* [Task 1] List every person named on the project page.
* [Task 2] Edit a passage of the project page, beginning at the words "1. How does" and stopping after "on ecosystem function.", and replace "droughts" with "dry spells".
* [Task 3] On what date does the conveyor period end, according to the project page?

* [Text segment]

= = = = = = =

[Hofreiter] Metabarcoding of ancient eukaryotic DNA from Chew Bahir, Ethiopia: Reconstruction of past biodiversity responses to drastic environmental change

German Title: Metabarcoding of ancient eukaryotic DNA from Chew Bahir, Ethiopia: Reconstruction of past biodiversity responses to drastic environmental change

Abbreviation: 402

Current Status: approved


Main Applicant:Prof. Dr. Michael Hofreiter


Resources Recipient

Prof. Dr. Ralph Tiedemann


Other Persons

Prof. Dr. Martin Trauth


Conveyor Begin: 1 April, 2020
Conveyor End: 31 March, 2023
Conveyor Duration: 36
Year: 2020


Description

The Chew Bahir Drilling Project (CBDP) provides tropical sediment samples presumably spanning the last ~650 kyrs. DNA metabarcoding across these cores provides a record of a tropical lake environment, unique in resolution and time span. In a pilot study, we could analyze ancient eukaryotic DNA from the ~280 m long Chew Bahir cores in sediment layers down to 70 m, corresponding to 150 kyrs BP by hybridization-capture-based metabarcoding. Sediment samples are subjected to taxon- and gene-specific DNA-enrichment with specific probes (“baits”) and analyzed by Next-Generation-Sequencing. We aim at further evaluating the possibility for DNA metabarcoding in the long CBDP cores. The principal research questions are:

  1. How does the ecosystem react to short-term but significant disturbances, e.g., dramatic droughts or increased humidity in and around the lake? We will test the hypothesis that single disturbance events will perturbate affected ecosystems beyond resilience, i.e., alterate key components of the ecosystem. Thanks to our eukaryote-wide approach, we will be able to quantify effects on biodiversity and inferred impact on ecosystem function.

= = = = = = =

Saved entries
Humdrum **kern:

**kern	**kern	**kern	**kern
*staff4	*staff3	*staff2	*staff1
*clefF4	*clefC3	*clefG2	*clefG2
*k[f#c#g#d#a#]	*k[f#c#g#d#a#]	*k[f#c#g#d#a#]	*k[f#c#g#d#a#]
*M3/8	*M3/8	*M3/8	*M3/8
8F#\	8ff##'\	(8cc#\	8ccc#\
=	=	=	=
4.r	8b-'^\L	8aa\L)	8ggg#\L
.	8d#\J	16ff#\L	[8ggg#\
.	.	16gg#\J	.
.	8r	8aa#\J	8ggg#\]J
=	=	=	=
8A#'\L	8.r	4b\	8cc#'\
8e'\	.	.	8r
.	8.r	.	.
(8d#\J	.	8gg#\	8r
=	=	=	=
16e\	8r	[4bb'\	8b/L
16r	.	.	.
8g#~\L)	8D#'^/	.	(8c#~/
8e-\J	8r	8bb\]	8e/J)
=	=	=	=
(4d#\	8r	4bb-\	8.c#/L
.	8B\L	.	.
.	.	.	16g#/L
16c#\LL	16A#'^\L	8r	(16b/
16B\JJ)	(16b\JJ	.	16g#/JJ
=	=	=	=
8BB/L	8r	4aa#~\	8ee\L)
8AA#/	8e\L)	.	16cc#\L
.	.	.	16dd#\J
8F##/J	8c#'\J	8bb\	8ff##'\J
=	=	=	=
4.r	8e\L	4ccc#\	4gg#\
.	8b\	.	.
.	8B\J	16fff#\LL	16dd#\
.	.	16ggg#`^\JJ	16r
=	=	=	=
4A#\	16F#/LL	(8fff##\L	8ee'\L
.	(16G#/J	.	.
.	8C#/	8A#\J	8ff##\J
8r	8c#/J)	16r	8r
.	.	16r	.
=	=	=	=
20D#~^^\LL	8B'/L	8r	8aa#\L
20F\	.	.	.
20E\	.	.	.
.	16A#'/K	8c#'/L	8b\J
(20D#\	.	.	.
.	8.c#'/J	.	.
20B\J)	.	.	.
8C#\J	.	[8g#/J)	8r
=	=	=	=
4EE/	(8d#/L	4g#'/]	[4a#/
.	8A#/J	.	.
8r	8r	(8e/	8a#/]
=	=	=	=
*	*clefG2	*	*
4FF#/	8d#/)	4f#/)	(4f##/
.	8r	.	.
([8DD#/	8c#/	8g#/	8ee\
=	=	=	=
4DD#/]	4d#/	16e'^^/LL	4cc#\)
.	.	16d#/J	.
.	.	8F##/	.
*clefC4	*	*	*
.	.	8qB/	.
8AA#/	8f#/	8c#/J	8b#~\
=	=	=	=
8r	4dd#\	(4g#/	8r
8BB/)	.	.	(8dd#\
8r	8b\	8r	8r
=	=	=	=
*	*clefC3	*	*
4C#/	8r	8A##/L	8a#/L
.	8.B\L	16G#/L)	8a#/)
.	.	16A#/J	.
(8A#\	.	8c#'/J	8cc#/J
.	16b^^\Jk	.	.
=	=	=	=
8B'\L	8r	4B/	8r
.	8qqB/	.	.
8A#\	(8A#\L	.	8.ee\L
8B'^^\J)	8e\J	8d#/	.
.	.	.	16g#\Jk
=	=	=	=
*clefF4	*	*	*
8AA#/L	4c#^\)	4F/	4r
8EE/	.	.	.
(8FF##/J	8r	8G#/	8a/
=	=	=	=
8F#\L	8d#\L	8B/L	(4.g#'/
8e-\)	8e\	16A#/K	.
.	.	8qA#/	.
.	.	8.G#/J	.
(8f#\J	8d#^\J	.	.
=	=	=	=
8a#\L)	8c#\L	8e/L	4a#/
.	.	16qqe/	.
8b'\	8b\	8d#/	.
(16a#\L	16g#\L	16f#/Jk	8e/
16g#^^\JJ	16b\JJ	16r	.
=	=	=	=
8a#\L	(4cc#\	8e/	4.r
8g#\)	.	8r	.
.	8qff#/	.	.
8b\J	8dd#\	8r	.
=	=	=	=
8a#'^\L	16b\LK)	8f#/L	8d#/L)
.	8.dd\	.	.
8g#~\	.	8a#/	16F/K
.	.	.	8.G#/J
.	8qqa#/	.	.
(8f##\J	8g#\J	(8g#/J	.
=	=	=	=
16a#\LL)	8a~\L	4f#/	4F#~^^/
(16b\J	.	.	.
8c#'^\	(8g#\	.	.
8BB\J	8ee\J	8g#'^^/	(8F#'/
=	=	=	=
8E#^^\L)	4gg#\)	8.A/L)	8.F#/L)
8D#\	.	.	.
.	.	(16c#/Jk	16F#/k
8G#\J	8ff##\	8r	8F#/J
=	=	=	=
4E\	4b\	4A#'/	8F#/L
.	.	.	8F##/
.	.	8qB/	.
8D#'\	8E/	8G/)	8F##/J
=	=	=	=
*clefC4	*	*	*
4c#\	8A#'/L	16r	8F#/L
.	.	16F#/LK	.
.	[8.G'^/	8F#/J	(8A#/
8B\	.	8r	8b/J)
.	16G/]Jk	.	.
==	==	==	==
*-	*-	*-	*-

= = = = = = =

* [Task solution 1] Prof. Dr. Michael Hofreiter, Prof. Dr. Ralph Tiedemann, Prof. Dr. Martin Trauth

* [Task solution 2]
1. How does the ecosystem react to short-term but significant disturbances, e.g., dramatic dry spells or increased humidity in and around the lake? We will test the hypothesis that single disturbance events will perturbate affected ecosystems beyond resilience, i.e., alterate key components of the ecosystem. Thanks to our eukaryote-wide approach, we will be able to quantify effects on biodiversity and inferred impact on ecosystem function.

* [Task solution 3] 31 March, 2023